REQUEST STRING = GET /color_picker.html HTTP/1.1
[20130821 20:41:25] REQUEST: http://localhost:5000/color_picker.html
[20130821 20:41:25] PAGE RENDERED
REQUEST STRING =
Exception in thread "ServerThread" java.lang.ArrayIndexOutOfBoundsException: 1
at http.request.Parser.setRequestLineData(Parser.java:42)
at http.request.Parser.setRequestHash(Parser.java:27)
at http.request.Parser.parse(Parser.java:13)
at http.request.Request.get(Request.java:18)
at http.server.ServerThread.run(ServerThread.java:39)
All the subsequent errors are because the request string is null. But I can't figure out why the Request string is null. I can't even figure out how to debug.
Can anyone help??
Also important to note that if the second request string doesn't come in right away, the user can request a new url and it will cause the second hung process to complete (so then the fourth request url will be what hangs). So, it's only when the user stops requesting things, on the last request after about 10 seconds, I will get the error. Sometimes I can request 20 different pages and it's only after I stop requesting pages and wait a few seconds, that I will see an error. I think this is what is happening??
UPDATE:
Per the request, here is the setRequestLineData() method:
private void setRequestLineData() {
requestHash = new HashMap<String, String>();
if (requestLineParts.length == 3) {
requestHash.put("httpMethod", requestLineParts[0]);
requestHash.put("url", requestLineParts[1]); //line 42
requestHash.put("httpProtocol", requestLineParts[2]);
}
else {
requestHash.put("httpMethod", requestLineParts[0]);
requestHash.put("url", requestLineParts[1]);
requestHash.put("queryString", requestLineParts[2]);
requestHash.put("httpProtocol", requestLineParts[3]);
}
}
UPDATE:
I think I figured out more about what is going on here with my mentor's help. His thought is that once a request is received, the browser starts another request right away to reduce load time for the next request. This sound plausible to me since I can load page after page after page, but it's only about 10 seconds after the last page is requested that I get an error. Currently, I'm handling this with a custom exception, but am working on a better solution. Thanks for all the help guys!

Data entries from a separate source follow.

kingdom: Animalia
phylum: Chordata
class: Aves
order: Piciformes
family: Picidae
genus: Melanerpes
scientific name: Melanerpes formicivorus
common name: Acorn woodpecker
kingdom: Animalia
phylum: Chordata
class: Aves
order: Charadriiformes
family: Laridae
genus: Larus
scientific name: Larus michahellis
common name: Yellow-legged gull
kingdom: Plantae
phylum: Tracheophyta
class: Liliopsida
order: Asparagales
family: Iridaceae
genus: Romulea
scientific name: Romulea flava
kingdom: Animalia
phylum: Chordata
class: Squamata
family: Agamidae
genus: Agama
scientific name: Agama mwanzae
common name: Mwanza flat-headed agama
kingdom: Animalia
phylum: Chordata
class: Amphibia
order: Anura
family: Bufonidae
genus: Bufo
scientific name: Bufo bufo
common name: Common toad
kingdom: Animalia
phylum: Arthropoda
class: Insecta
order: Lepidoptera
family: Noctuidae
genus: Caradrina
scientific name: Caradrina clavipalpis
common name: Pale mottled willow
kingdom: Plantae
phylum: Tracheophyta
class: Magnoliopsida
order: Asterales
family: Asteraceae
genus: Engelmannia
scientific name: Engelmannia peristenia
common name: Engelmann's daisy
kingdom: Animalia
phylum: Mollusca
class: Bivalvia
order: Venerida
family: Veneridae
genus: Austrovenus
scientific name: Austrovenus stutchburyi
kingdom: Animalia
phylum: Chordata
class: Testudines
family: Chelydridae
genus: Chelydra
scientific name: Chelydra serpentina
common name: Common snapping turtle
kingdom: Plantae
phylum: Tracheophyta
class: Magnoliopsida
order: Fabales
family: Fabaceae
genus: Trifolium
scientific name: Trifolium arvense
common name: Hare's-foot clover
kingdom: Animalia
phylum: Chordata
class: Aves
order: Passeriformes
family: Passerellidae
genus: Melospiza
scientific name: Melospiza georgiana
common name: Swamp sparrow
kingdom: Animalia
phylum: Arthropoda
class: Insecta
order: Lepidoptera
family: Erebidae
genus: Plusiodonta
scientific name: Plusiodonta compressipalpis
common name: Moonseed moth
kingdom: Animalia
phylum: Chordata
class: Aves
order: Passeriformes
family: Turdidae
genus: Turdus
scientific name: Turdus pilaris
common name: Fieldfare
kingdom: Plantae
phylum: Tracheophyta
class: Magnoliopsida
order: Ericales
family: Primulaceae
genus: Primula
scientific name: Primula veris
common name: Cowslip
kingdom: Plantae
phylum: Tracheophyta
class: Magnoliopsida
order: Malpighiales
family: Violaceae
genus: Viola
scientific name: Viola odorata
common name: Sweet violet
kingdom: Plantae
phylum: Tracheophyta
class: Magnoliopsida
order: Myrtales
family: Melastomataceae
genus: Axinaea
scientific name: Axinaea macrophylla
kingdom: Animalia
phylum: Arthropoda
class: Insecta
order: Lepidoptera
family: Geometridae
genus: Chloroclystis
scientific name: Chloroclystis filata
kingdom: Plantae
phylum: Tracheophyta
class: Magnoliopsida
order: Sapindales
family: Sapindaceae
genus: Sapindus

ready() isn't a valid test for end of message. It only tells you whether there is data available to be read without blocking. TCP isn't a message-oriented protocol, it is a byte-stream protocol. If you want messages you must implement them yourself, e.g. as lines, length-value tuples, type-length-value tuples, serialized objects, XML documents, ...
There are few if any correct uses of ready() (or available()), and this isn't one of them.